ДРО подверглась атакам со всех сторон — со стороны коммунистов, голлистов, ее не поддержали даже умеренные партии, находившиеся у власти. Мерло-Понти, как я точно помню, однажды всерьез задал вопрос о том, не смогут ли завтра эту группку рассматривать в качестве источника крупного движения, сравнимого с большевистским, ведь большевиков первоначально тоже окрестили группкой. В период между 1948 и 1955 годами я написал несколько более или менее удачных статей, одни из них имели полемический характер, другие — аналитический, большая часть этих работ вошла в сборник «Полемики». Одна из статей — «История и политика» («Histoire et politique»), — первоначально появившаяся в журнале «Ревю де Метафизик э де Мораль», лучше других устояла перед натиском времени и исчерпанностью дискуссий между интеллектуалами.
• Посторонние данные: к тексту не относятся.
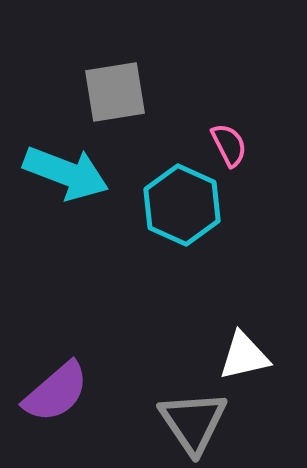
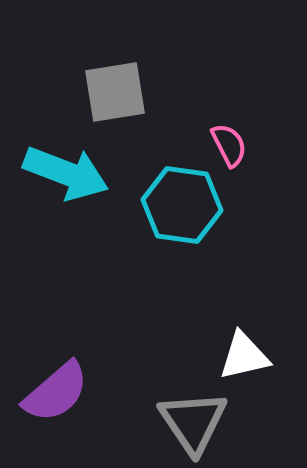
cyan hexagon: rotated 16 degrees counterclockwise
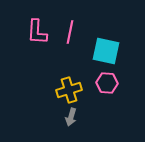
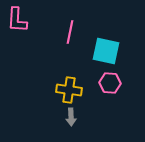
pink L-shape: moved 20 px left, 12 px up
pink hexagon: moved 3 px right
yellow cross: rotated 25 degrees clockwise
gray arrow: rotated 18 degrees counterclockwise
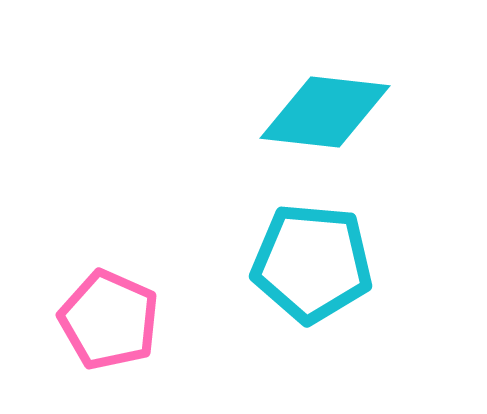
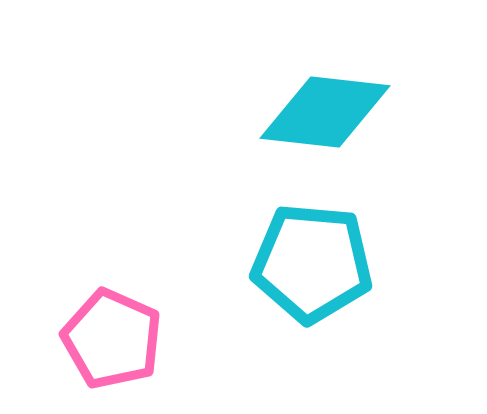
pink pentagon: moved 3 px right, 19 px down
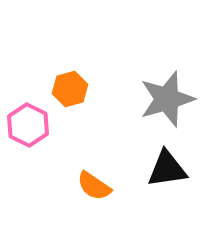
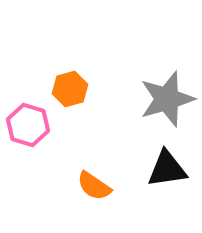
pink hexagon: rotated 9 degrees counterclockwise
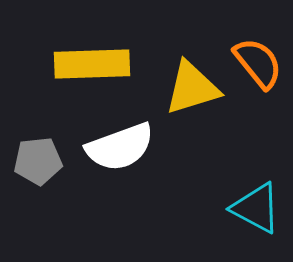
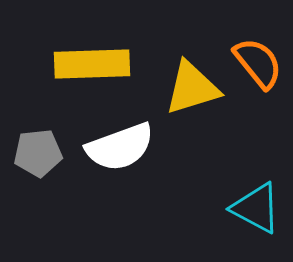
gray pentagon: moved 8 px up
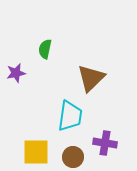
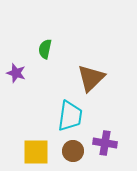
purple star: rotated 30 degrees clockwise
brown circle: moved 6 px up
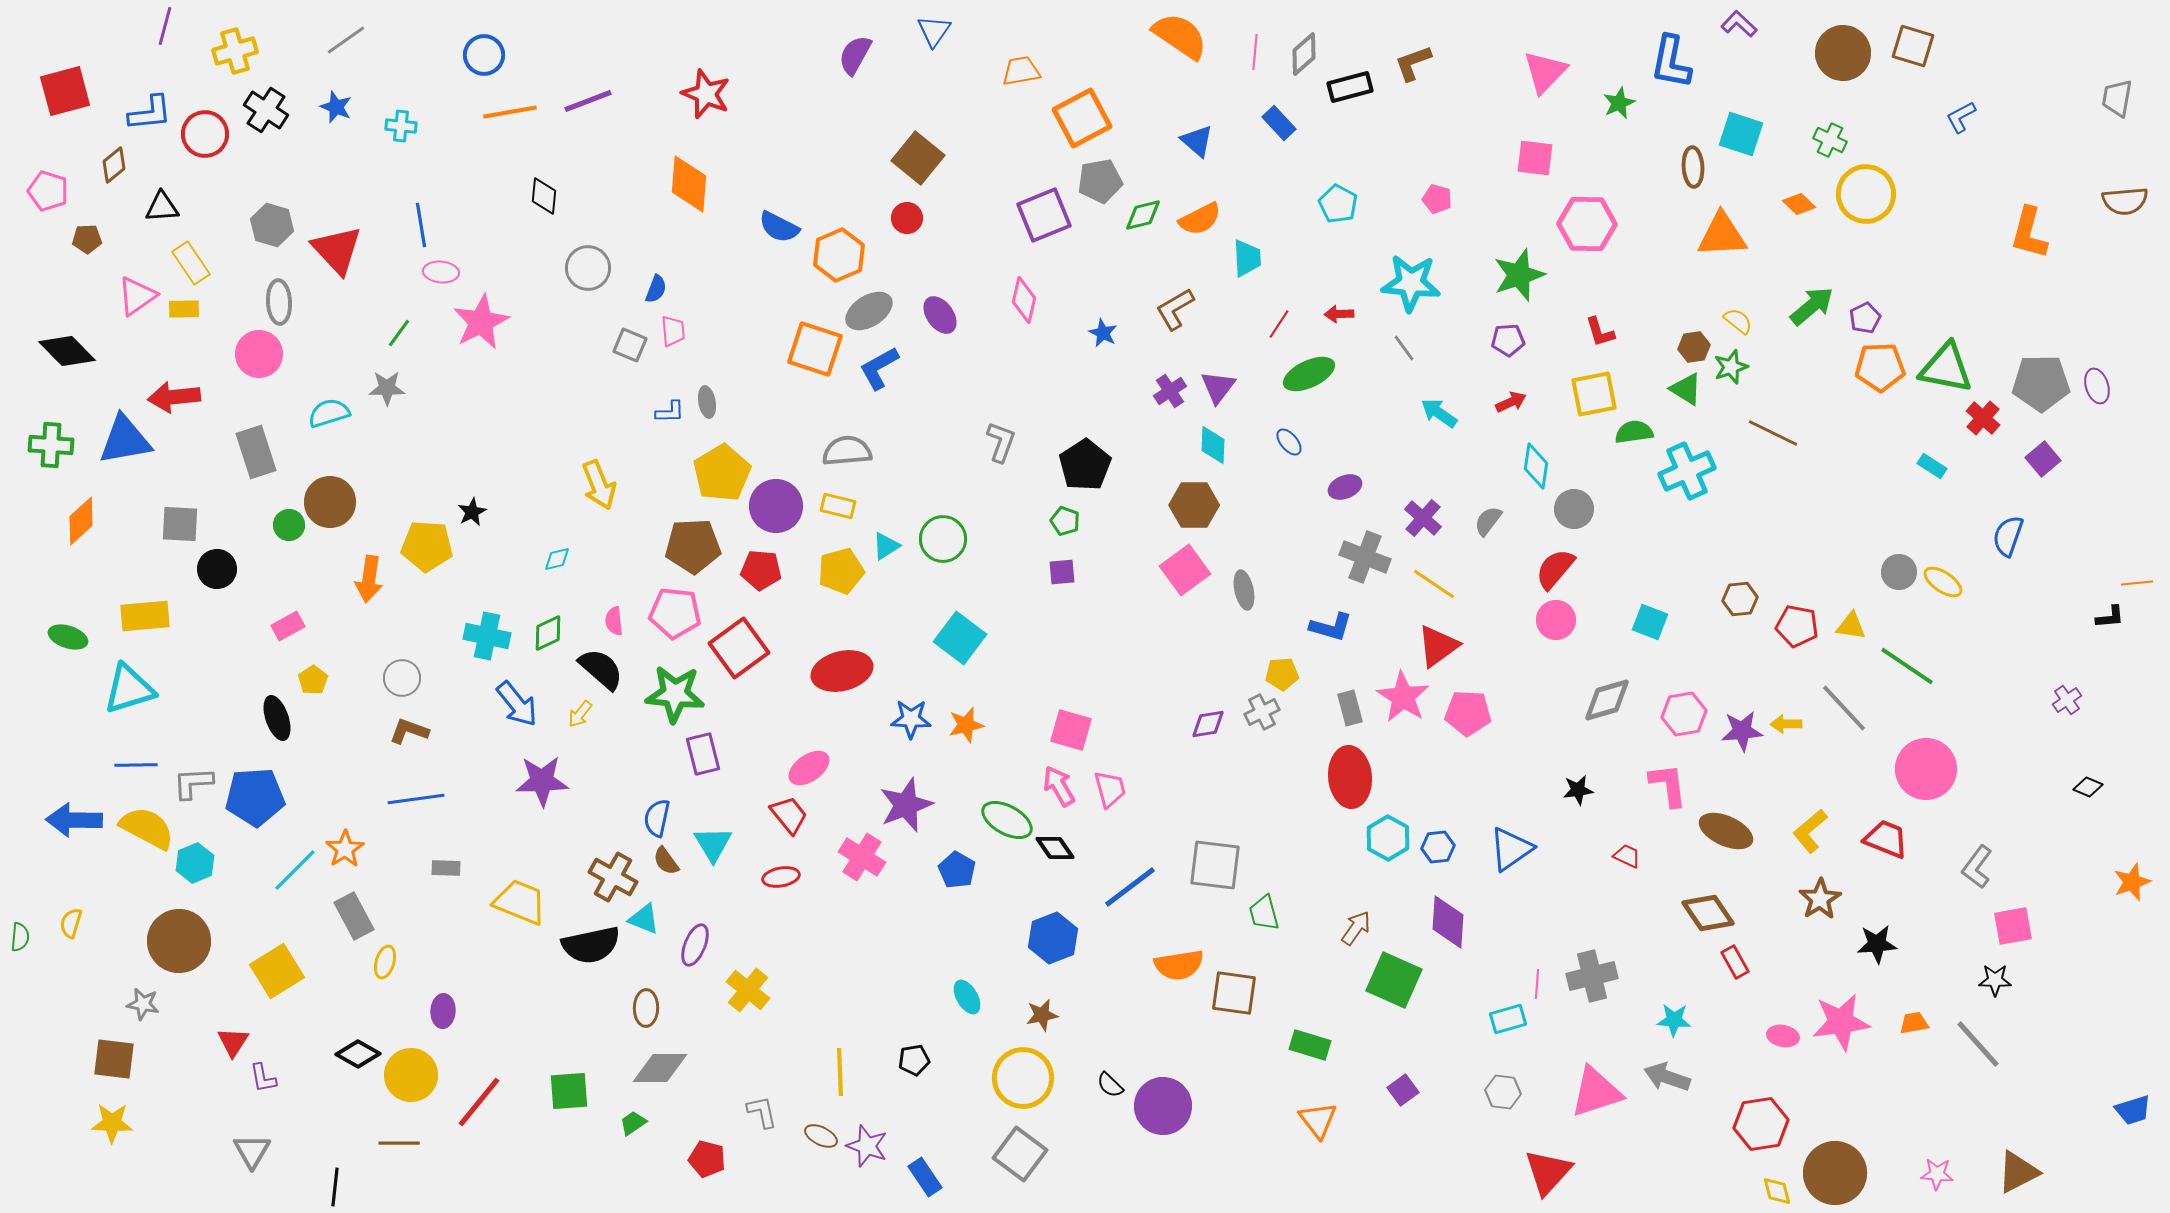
В отличие от предыдущего сборника, «Опиум интеллектуалов» сохраняет для меня значение. Я работал над ним с 1952 по 1954 год, медленно, не без напряжения, может быть, став жертвой журналистской легкости, но главным образом из-за моих личных несчастий я искал в период между 1951 и 1955 годами убежище в неустанной и разнообразной деятельности, забвение — в ученых развлечениях, если только это словосочетание не содержит в себе самом противоречия. У меня возникло ощущение, быть может иллюзорное, что «Опиум» принес мне выздоровление, спас меня. Нападки, которым подверглась эта книга, оставили меня почти равнодушным. Я вышел из ночи и надеялся, что, может быть, мне удастся примириться с жизнью.
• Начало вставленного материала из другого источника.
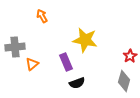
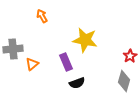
gray cross: moved 2 px left, 2 px down
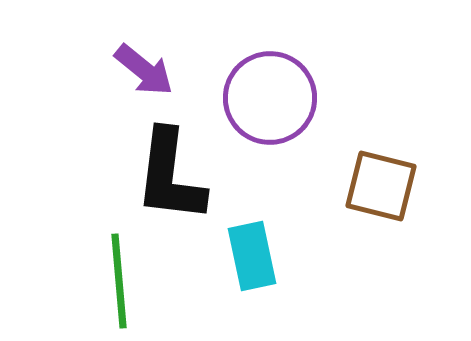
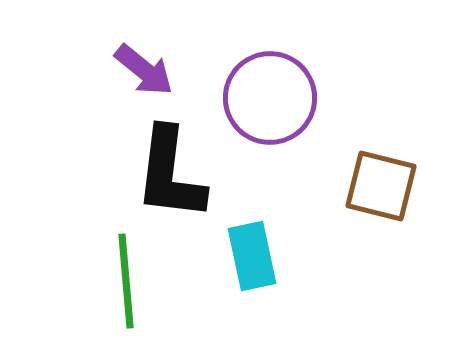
black L-shape: moved 2 px up
green line: moved 7 px right
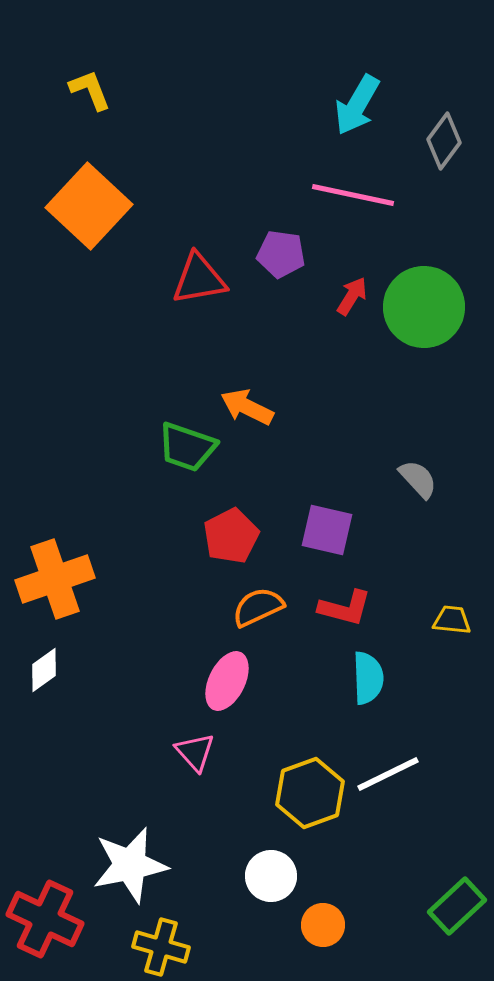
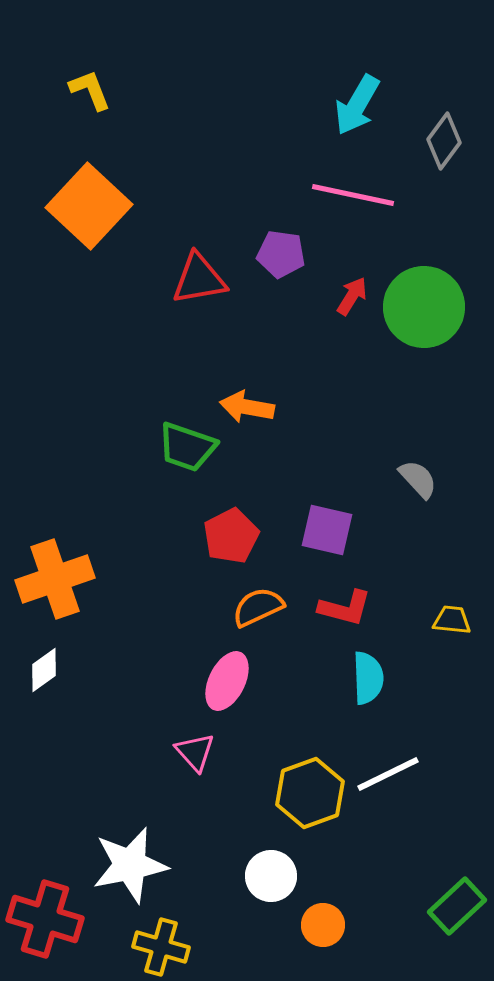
orange arrow: rotated 16 degrees counterclockwise
red cross: rotated 8 degrees counterclockwise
Книга состояла из трех частей, в первой из них рассматривались «три мифа»: мифы о «левых силах», о «революции», о «пролетариате». Эта часть была нацелена в самую сердцевину излюбленных тем многочисленных интеллектуалов, причем не только прогрессистов и полумарксистов, которых я преимущественно имел в виду. Я не отрицал того, что в Национальном собрании можно различить каких-то левых и каких-то правых. Но что я отрицал, так это существование каких-то вечных левых сил, неизменных в различной исторической обстановке, вдохновляемых одними и теми же ценностями, объединяемых одними и теми же устремлениями. Миф о «единстве левых сил» компенсирует и скрывает во Франции непримиримые распри между якобинцами и жирондистами, либеральными буржуа и социалистами, между социалистами и коммунистами. Идеологически левые никогда не были однородными, они выступали то с антигосударственнических позиций, то с организаторских, то с уравнительных. Некоторые, возможно, хотят, чтобы эти силы одновременно были либеральными, организаторскими и эгалитаристскими, питая наивную надежду на то, что названные цели легко могут между собой сочетаться.
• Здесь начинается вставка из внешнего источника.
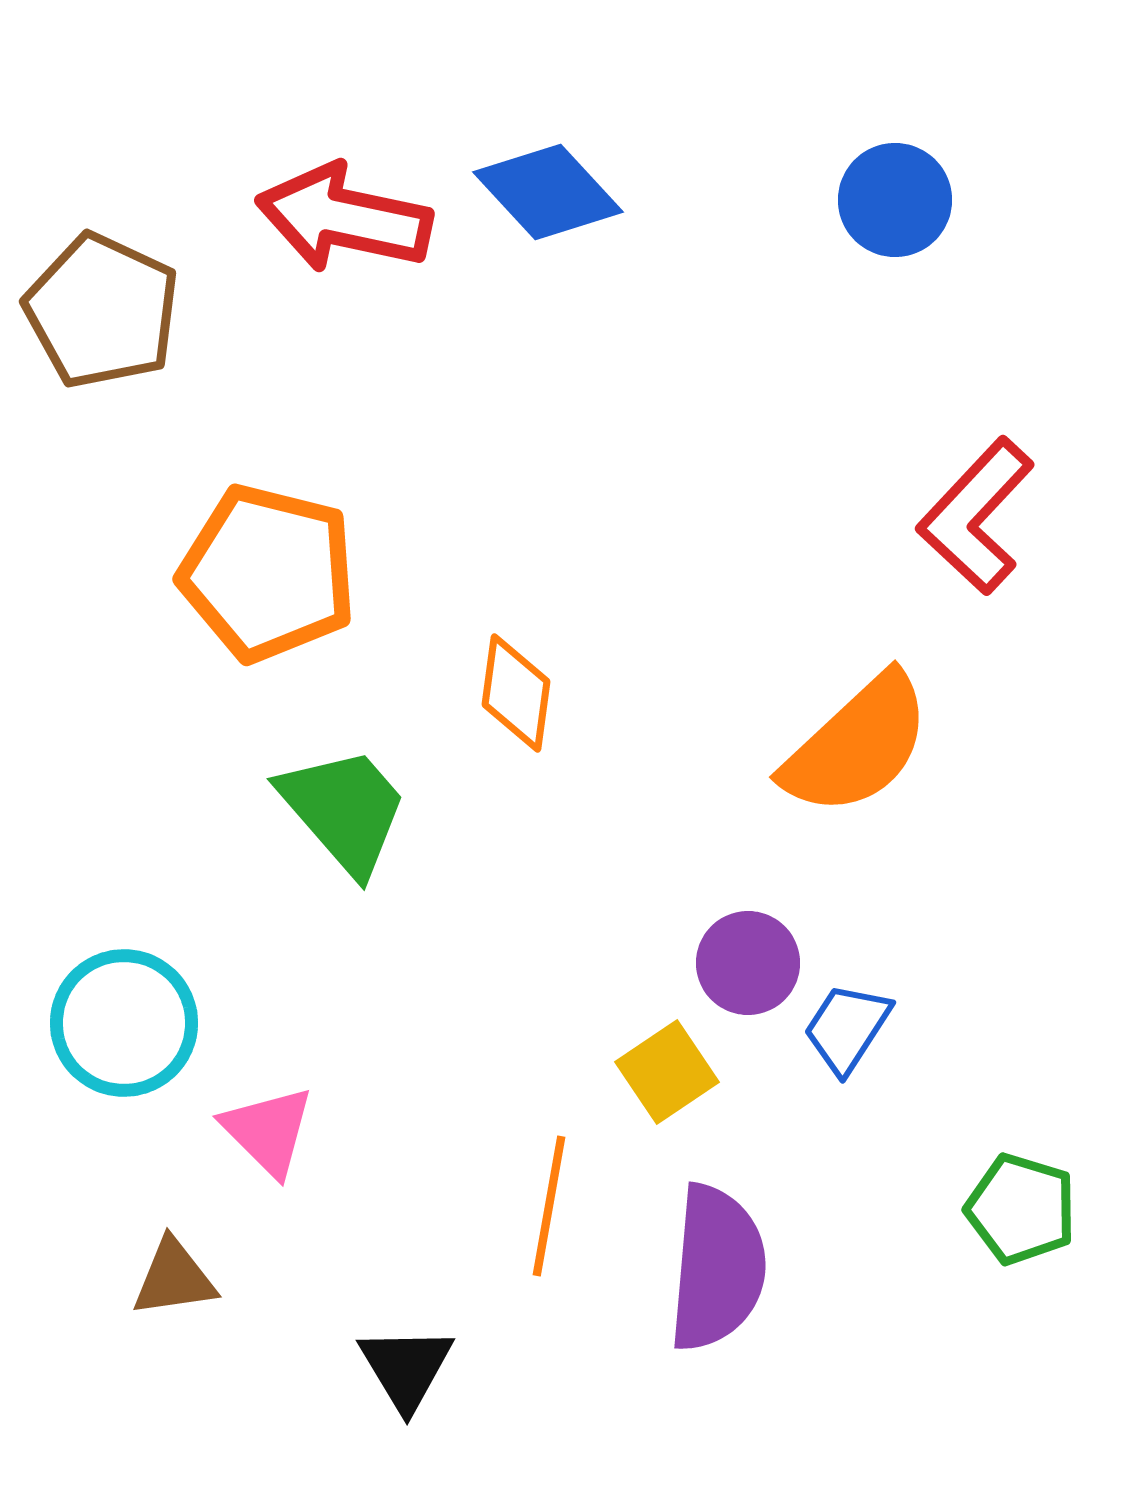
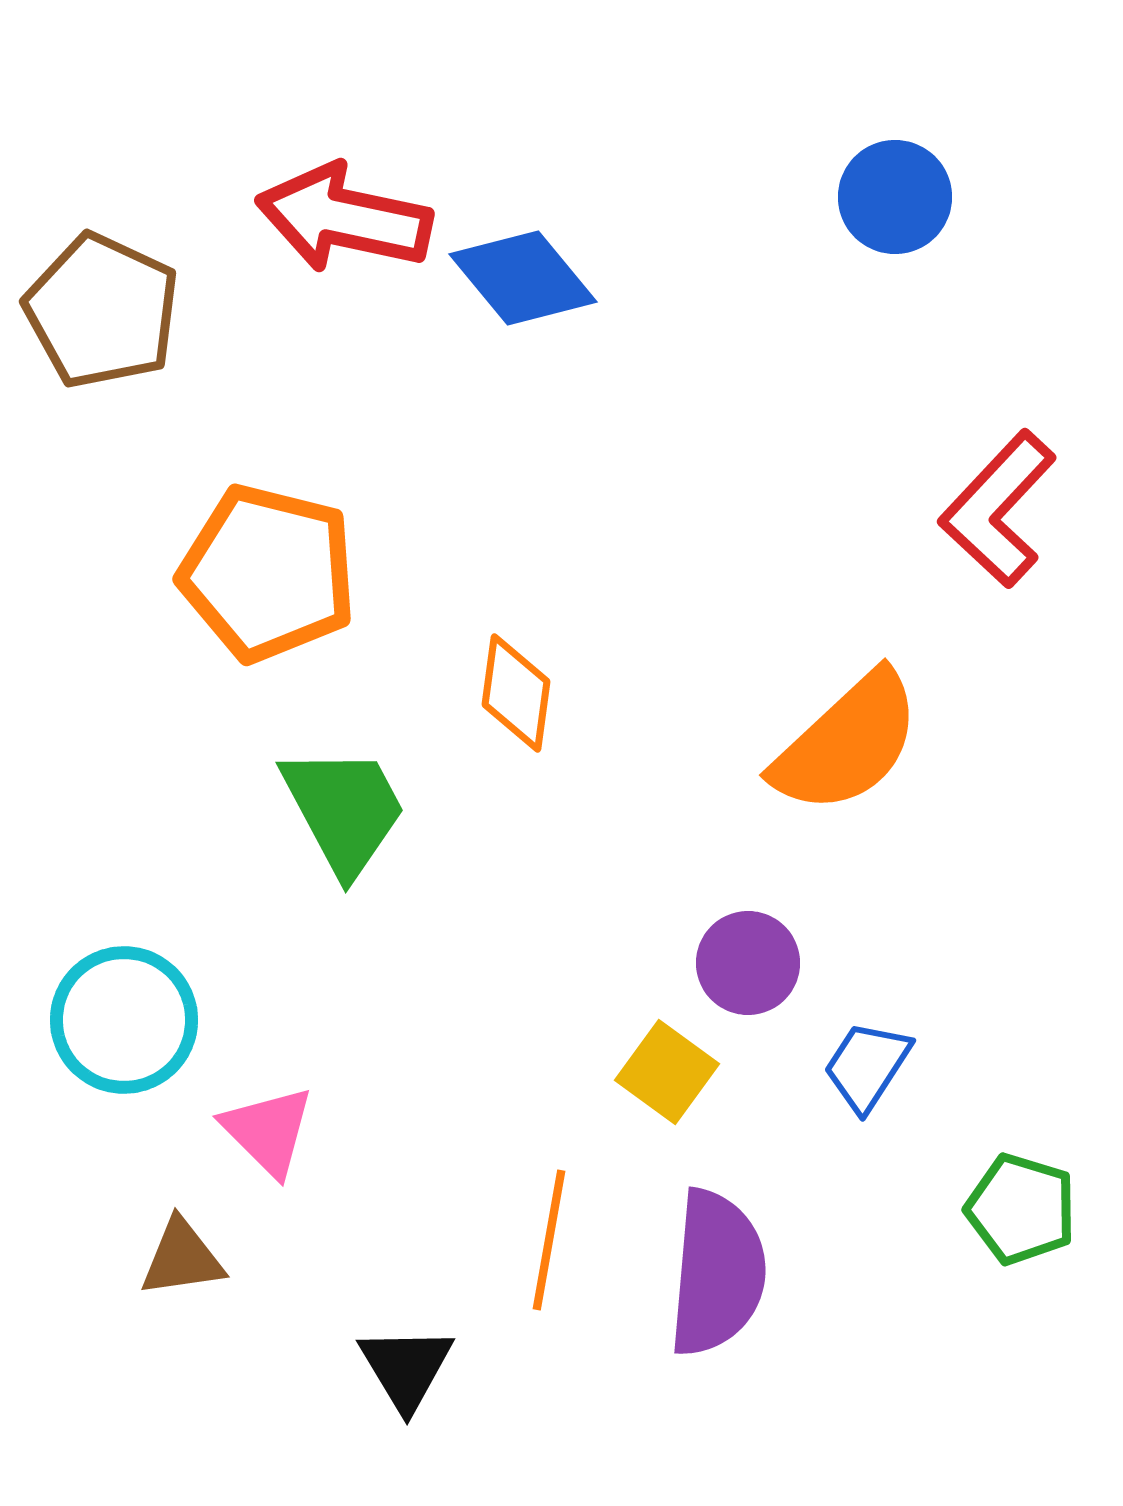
blue diamond: moved 25 px left, 86 px down; rotated 3 degrees clockwise
blue circle: moved 3 px up
red L-shape: moved 22 px right, 7 px up
orange semicircle: moved 10 px left, 2 px up
green trapezoid: rotated 13 degrees clockwise
cyan circle: moved 3 px up
blue trapezoid: moved 20 px right, 38 px down
yellow square: rotated 20 degrees counterclockwise
orange line: moved 34 px down
purple semicircle: moved 5 px down
brown triangle: moved 8 px right, 20 px up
Историк легко призн ает, что некоторые идеи, например национализм, перешли из одного лагеря в другой. Как можно сомневаться в существовании пессимистических левых, примером которых был Ален, призывающих граждан к сопротивлению всем властям, никогда не верящих в мудрость господ? Если этот либерализм подозрений принадлежит левым, то что у него общего с этатизмом планификаторов, горящих нетерпением подчинить сильных мира сего или богачей властному контролю, но не сознающих обязанности контролировать контролеров?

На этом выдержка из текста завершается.